Android フレームワーク依存のコードでユニットテストを行う方法


Android におけるテストの種類

Android には大きく分けて2種類のテストが存在します。

  • ローカル単体テスト(ユニットテスト)
    • 実機やエミュレーターを使わず、Android Studio で実行できるテスト
    • Android フレームワークに依存するコードが含まれない場合は基本的にこちらを選択する
  • インストルメンテーションテスト
    • 実機やエミュレーターを使って行うテスト
    • Android フレームワークに依存するコードもテストできる
    • 本番に近い環境のテストなので信頼性は高いが、手間もかかる

下の画像は UnitTestSample プロジェクトを新規作成したときのディレクトリ構造です。com.example.unittestsample (androidTest) にはインストルメンテーションテスト、com.example.unittestsample (test) にはユニットテストのファイルを保存するようになっています。

Gladle ファイルに依存関係を追記するときもテストタイプが関わってくるので注意が必要です。ライブラリを androidTestImplementation で記述してしまうと、ユニットテスト環境では使えません(私はこれでハマりました)。

build.gradle
dependencies {
    ...
    // すべて環境で使用可能
    implementation '...'
    // ユニットテストの環境でのみ使用可能
    testImplementation '...'
    // インストルメンテーションテストの環境でのみ使用可能
    androidTestImplementation '...'
    ...
}

ユニットテストで Android フレームワーク依存のコードをテストする

初期状態では Android フレームワーク依存のコードをユニットテストで動かすことはできません(例えば Context を使う関数のテストなど)。

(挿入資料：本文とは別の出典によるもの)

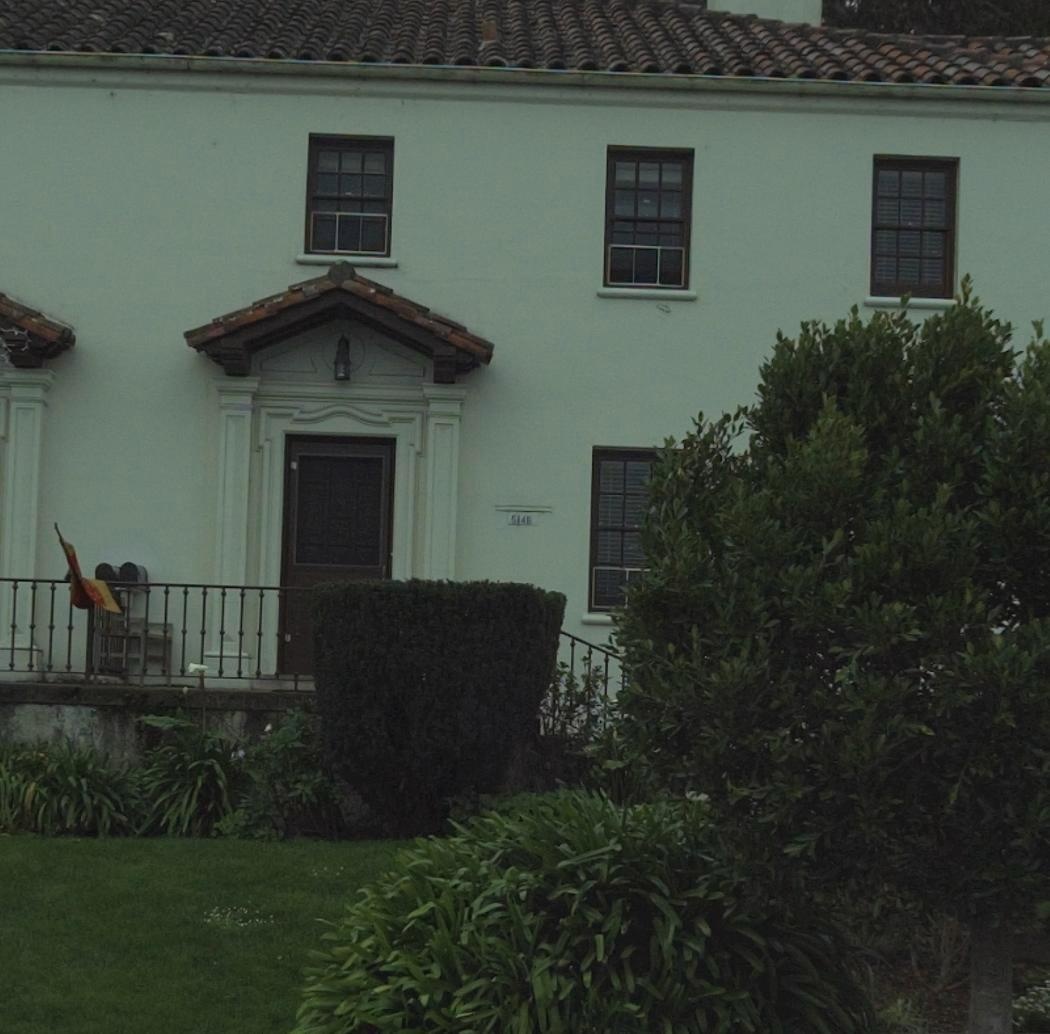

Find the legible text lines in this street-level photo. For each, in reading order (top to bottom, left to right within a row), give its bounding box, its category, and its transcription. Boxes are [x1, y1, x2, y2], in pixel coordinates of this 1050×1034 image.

[510, 514, 527, 525] StreetNumber: 514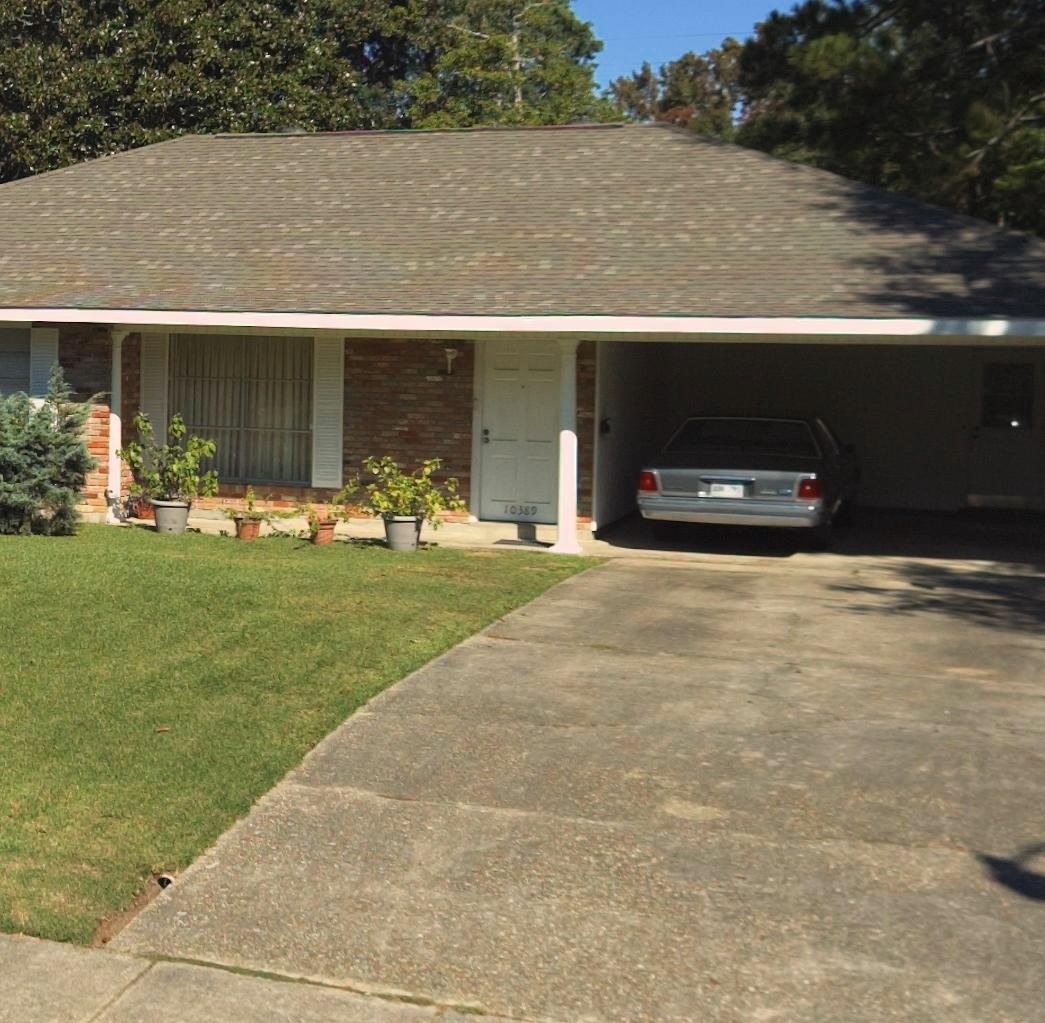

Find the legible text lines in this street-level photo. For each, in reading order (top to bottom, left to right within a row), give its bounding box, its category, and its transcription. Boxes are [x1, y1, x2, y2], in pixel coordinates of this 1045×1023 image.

[502, 503, 539, 517] StreetNumber: 10389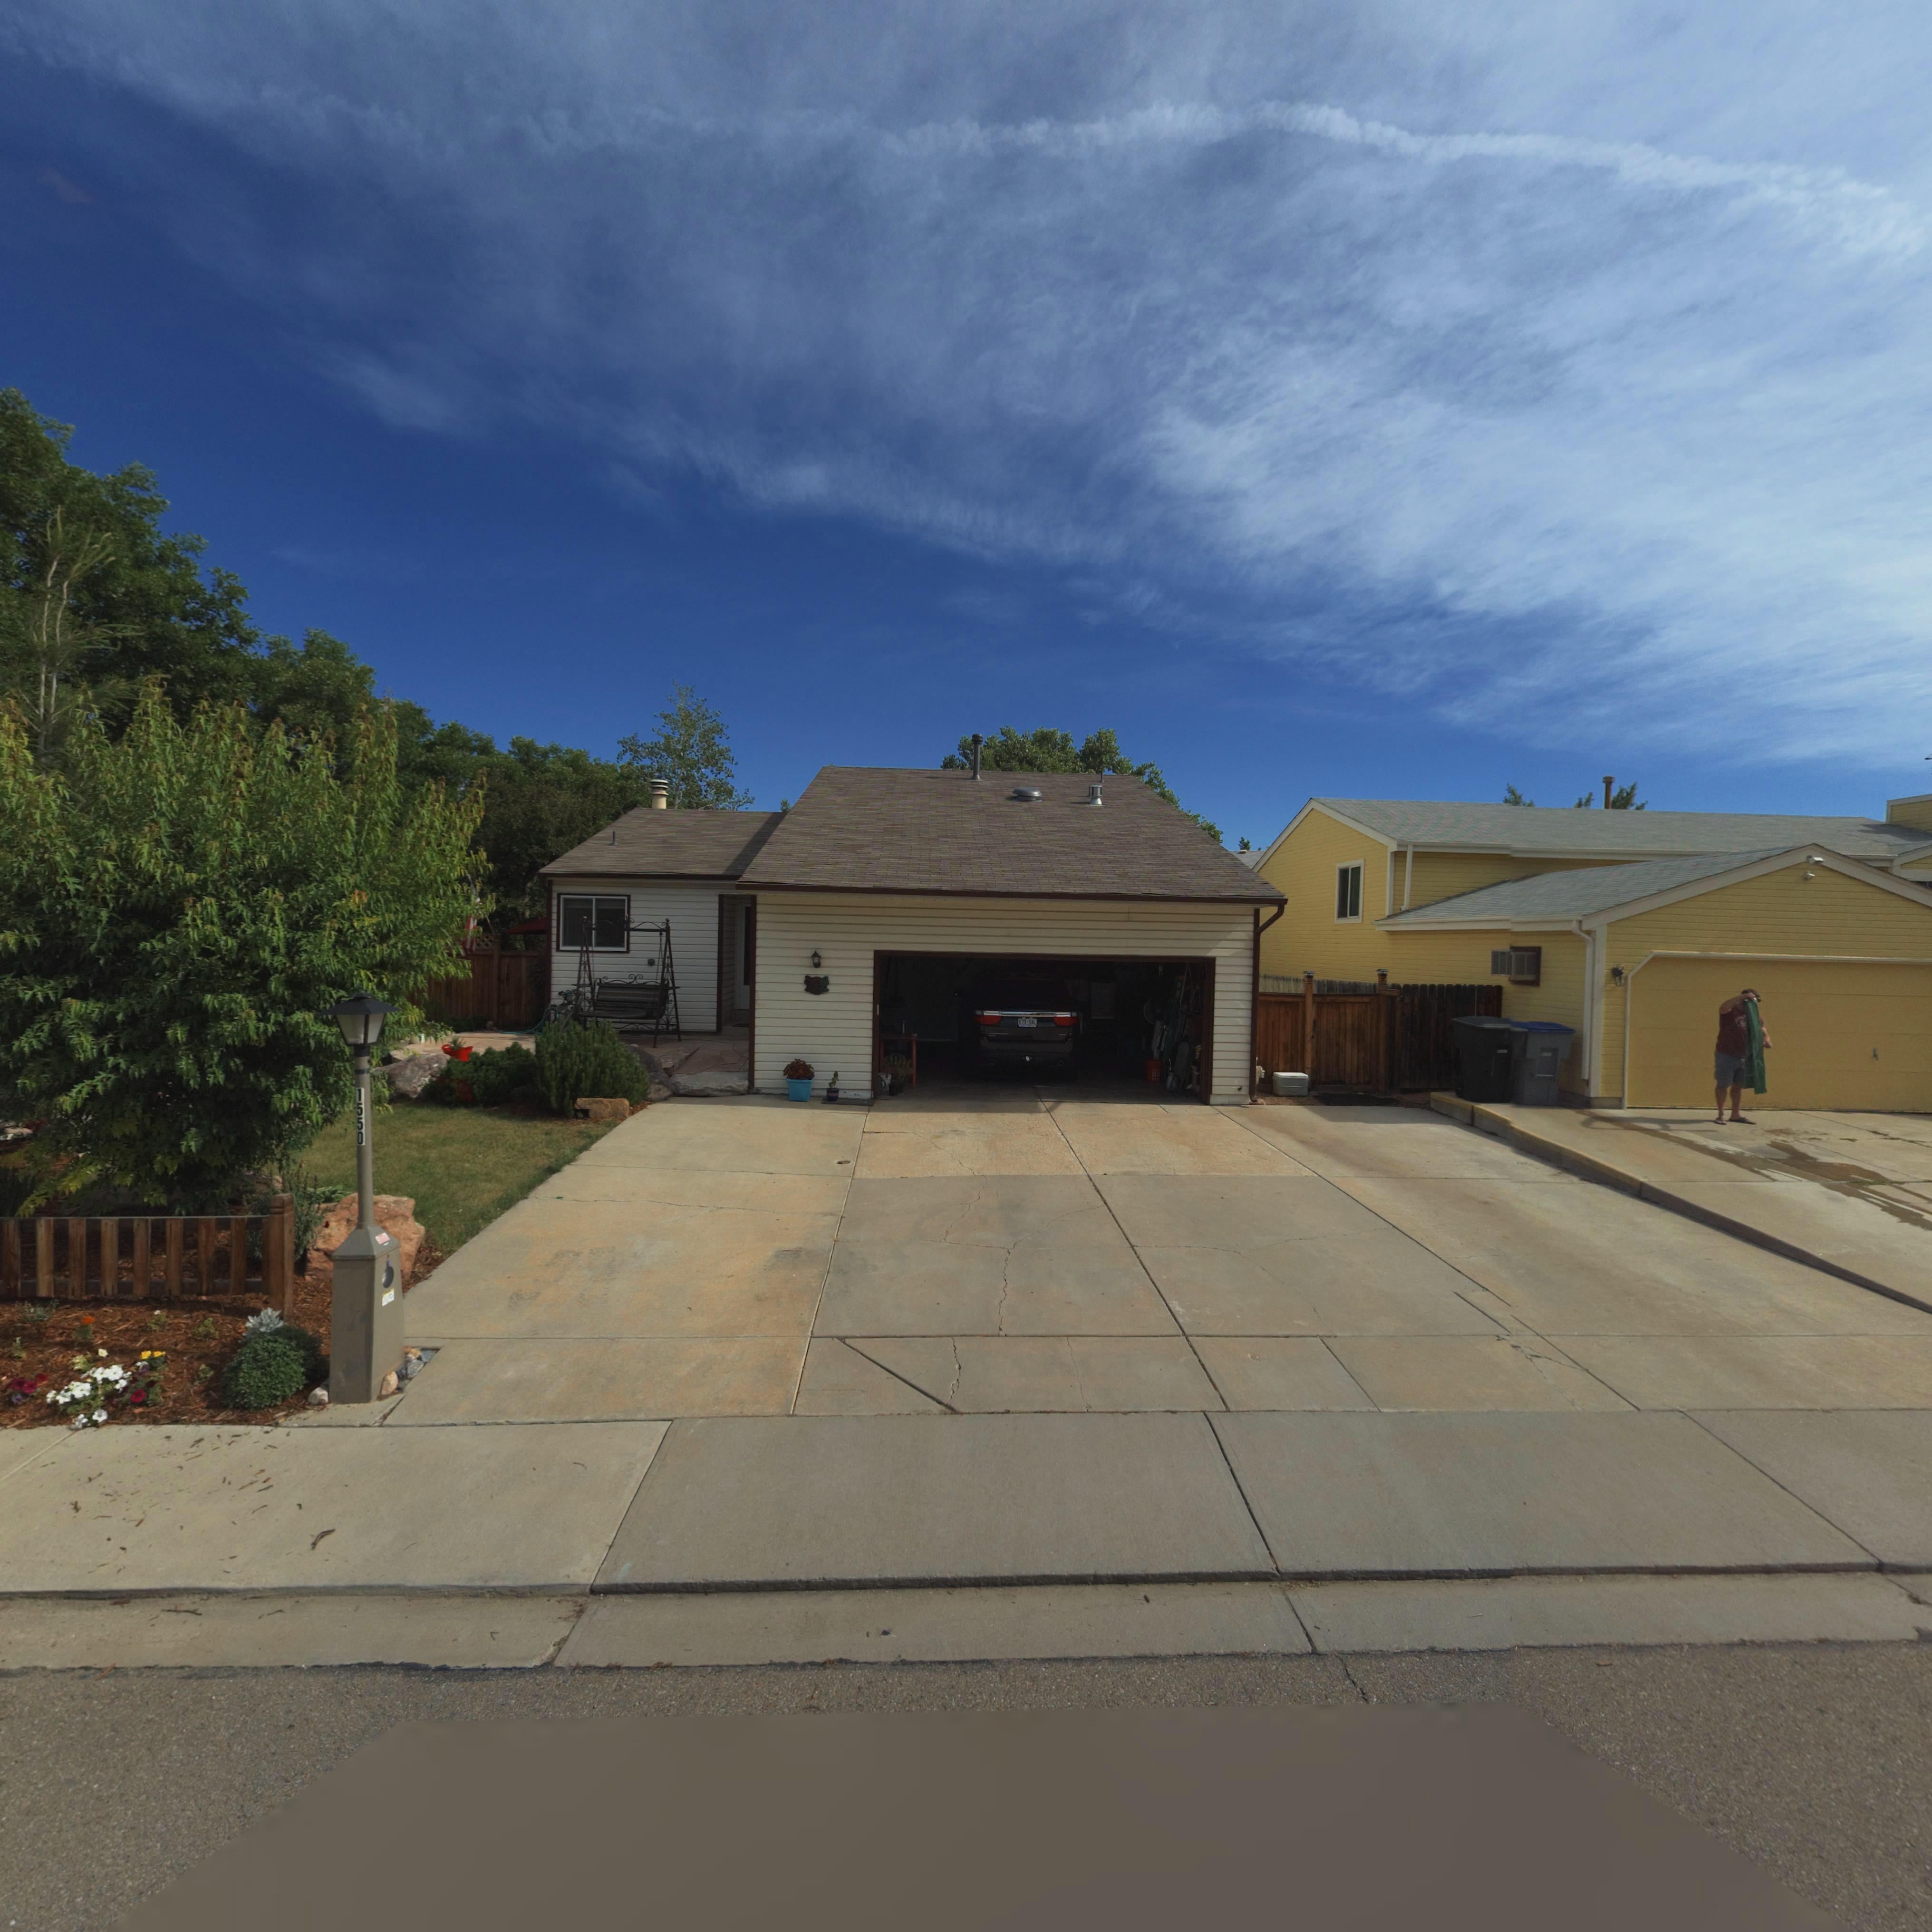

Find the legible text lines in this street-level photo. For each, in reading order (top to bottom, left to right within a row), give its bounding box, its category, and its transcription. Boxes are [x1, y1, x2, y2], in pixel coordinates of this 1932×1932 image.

[356, 1088, 363, 1145] StreetNumber: 1550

これを機能させるために Robolectric を利用します。Robolectric を使うことで JVM 上に Android 環境をシミュレートできるようになるので、テストのためにビルドしたり端末やエミュレーターを起動する必要がなくなります。

さっそく Robolectric のライブラリを追加します。

build.gradle
dependencies {
    ...
    testImplementation "org.robolectric:robolectric:4.5.1"
}

testOptions にも次の記述を追加します。

build.gradle
android {
    ...
    testOptions {
        unitTests.includeAndroidResources = true
    }
}

これで Robolectric が使えるようになりました。
プロジェクトを作成したときサンプルとして作られる ExampleUnitTest にテストを書いてみます。

ExampleUnitTest.kt
@Config(sdk = [28]) // エラー回避のため
@RunWith(RobolectricTestRunner::class) // Robolectric で実行
class ExampleUnitTest {
    @Test
    fun addition_isCorrect() {
        assertEquals(4, 2 + 2)
    }

    // 以下のテストを追加
    @Test
    fun appName_isCorrect() {
        val context = InstrumentationRegistry.getInstrumentation().context
        val appName = context.getString(R.string.app_name)
        assertEquals(appName, "UnitTestSample")
    }
}

この状態で appName_isCorrect の左側にある ▶︎ から Run 'appName_isCorrect()' を選択してテスト実行します。Robolectric のおかげで Context が機能して appName が取得できるようになり、テストが成功するかと思います。

1行目に @Config(sdk = [28]) を追記していますが、これが無いと以下のエラーが発生したため、Android SDK のバージョンを指定しています。

ava.lang.UnsupportedOperationException: Failed to create a Robolectric sandbox: Android SDK 30 requires Java 9 (have Java 8)

AndroidJUnit4 でテストをより快適にする

先ほどはテストランナーに RobolectricTestRunner を指定しましたが、AndroidJUnit4 を使うと、テストのタイプによって自動的にテストランナーを切り替えてくれるようになります。インストルメンテーションテストの場合は AndroidJUnit4 ランナー(Android 環境の標準ランナー)を使用し、ユニットテストの場合は RobolectricTestRunner を使用します。

また、Context などの Android フレームワークへのアクセス方法もインストルメンテーションテストとユニットテストで共通なので、AndroidJUnit4 を使えばテストのタイプを意識することなく同じ内容のテストが書けるようになります。

それでは AndroidJUnit4 を使うために以下のライブラリを追加します。

build.gradle
testImplementation 'androidx.test.ext:junit:1.1.2'

そして AndroidJUnit4 をテストランナーに指定します。

ExampleUnitTest.kt
@Config(sdk = [28])
@RunWith(AndroidJUnit4::class)
class ExampleUnitTest {
    ...
}

もう一度テストを実行すると、問題なくテストが通るのを確認できるかと思います。

まとめ

  • Android にはユニットテストとインストルメンテーションテストの2種類のテストがある
  • ユニットテストで Android フレームワークのコードを書きたい場合は Robolectric を使おう
  • AndroidJUnit4 を使うと2種類のテストを意識することなくテストが書けるのでより快適!